### TASK DETAILS
Write out each record a second time, exactly.

- Opening Delimiter -

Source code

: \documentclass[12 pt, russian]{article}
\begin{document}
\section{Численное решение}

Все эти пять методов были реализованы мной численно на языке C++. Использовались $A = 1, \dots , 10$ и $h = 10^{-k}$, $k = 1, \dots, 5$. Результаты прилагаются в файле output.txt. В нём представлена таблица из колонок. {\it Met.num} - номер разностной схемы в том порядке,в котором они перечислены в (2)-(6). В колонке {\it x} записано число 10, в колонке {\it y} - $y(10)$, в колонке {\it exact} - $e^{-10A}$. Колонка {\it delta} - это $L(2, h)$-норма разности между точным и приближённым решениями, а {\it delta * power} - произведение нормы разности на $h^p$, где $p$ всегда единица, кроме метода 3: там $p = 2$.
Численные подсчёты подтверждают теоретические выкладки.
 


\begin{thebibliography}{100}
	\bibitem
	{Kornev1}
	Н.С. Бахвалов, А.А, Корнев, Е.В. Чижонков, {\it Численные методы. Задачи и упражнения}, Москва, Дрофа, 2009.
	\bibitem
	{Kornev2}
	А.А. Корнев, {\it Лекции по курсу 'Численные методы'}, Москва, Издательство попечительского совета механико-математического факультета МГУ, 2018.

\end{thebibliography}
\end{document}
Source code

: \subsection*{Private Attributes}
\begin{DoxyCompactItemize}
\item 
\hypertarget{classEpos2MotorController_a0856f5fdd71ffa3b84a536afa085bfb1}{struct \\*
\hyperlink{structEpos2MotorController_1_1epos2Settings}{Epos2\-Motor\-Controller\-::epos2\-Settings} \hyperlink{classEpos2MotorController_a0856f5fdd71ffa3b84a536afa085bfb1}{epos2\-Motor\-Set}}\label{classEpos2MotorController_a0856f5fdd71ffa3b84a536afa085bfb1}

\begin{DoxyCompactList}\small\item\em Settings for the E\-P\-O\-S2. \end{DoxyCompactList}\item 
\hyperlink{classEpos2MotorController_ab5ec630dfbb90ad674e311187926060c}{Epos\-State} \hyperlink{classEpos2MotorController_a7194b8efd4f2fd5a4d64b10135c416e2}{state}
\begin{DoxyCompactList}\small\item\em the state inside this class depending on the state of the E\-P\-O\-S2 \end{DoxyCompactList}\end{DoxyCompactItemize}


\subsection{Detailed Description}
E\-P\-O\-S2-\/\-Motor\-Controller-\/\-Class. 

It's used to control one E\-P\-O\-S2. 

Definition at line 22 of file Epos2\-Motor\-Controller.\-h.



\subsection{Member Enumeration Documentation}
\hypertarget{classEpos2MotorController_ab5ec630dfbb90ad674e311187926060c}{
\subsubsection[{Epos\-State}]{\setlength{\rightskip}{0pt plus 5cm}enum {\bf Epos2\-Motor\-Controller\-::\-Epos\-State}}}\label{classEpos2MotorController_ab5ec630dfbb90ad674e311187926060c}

- Closing Delimiter -

### TASK SOLUTION
Source code

: \documentclass[12 pt, russian]{article}
\begin{document}
\section{Численное решение}

Все эти пять методов были реализованы мной численно на языке C++. Использовались $A = 1, \dots , 10$ и $h = 10^{-k}$, $k = 1, \dots, 5$. Результаты прилагаются в файле output.txt. В нём представлена таблица из колонок. {\it Met.num} - номер разностной схемы в том порядке,в котором они перечислены в (2)-(6). В колонке {\it x} записано число 10, в колонке {\it y} - $y(10)$, в колонке {\it exact} - $e^{-10A}$. Колонка {\it delta} - это $L(2, h)$-норма разности между точным и приближённым решениями, а {\it delta * power} - произведение нормы разности на $h^p$, где $p$ всегда единица, кроме метода 3: там $p = 2$.
Численные подсчёты подтверждают теоретические выкладки.
 


\begin{thebibliography}{100}
	\bibitem
	{Kornev1}
	Н.С. Бахвалов, А.А, Корнев, Е.В. Чижонков, {\it Численные методы. Задачи и упражнения}, Москва, Дрофа, 2009.
	\bibitem
	{Kornev2}
	А.А. Корнев, {\it Лекции по курсу 'Численные методы'}, Москва, Издательство попечительского совета механико-математического факультета МГУ, 2018.

\end{thebibliography}
\end{document}
Source code

: \subsection*{Private Attributes}
\begin{DoxyCompactItemize}
\item 
\hypertarget{classEpos2MotorController_a0856f5fdd71ffa3b84a536afa085bfb1}{struct \\*
\hyperlink{structEpos2MotorController_1_1epos2Settings}{Epos2\-Motor\-Controller\-::epos2\-Settings} \hyperlink{classEpos2MotorController_a0856f5fdd71ffa3b84a536afa085bfb1}{epos2\-Motor\-Set}}\label{classEpos2MotorController_a0856f5fdd71ffa3b84a536afa085bfb1}

\begin{DoxyCompactList}\small\item\em Settings for the E\-P\-O\-S2. \end{DoxyCompactList}\item 
\hyperlink{classEpos2MotorController_ab5ec630dfbb90ad674e311187926060c}{Epos\-State} \hyperlink{classEpos2MotorController_a7194b8efd4f2fd5a4d64b10135c416e2}{state}
\begin{DoxyCompactList}\small\item\em the state inside this class depending on the state of the E\-P\-O\-S2 \end{DoxyCompactList}\end{DoxyCompactItemize}


\subsection{Detailed Description}
E\-P\-O\-S2-\/\-Motor\-Controller-\/\-Class. 

It's used to control one E\-P\-O\-S2. 

Definition at line 22 of file Epos2\-Motor\-Controller.\-h.



\subsection{Member Enumeration Documentation}
\hypertarget{classEpos2MotorController_ab5ec630dfbb90ad674e311187926060c}{
\subsubsection[{Epos\-State}]{\setlength{\rightskip}{0pt plus 5cm}enum {\bf Epos2\-Motor\-Controller\-::\-Epos\-State}}}\label{classEpos2MotorController_ab5ec630dfbb90ad674e311187926060c}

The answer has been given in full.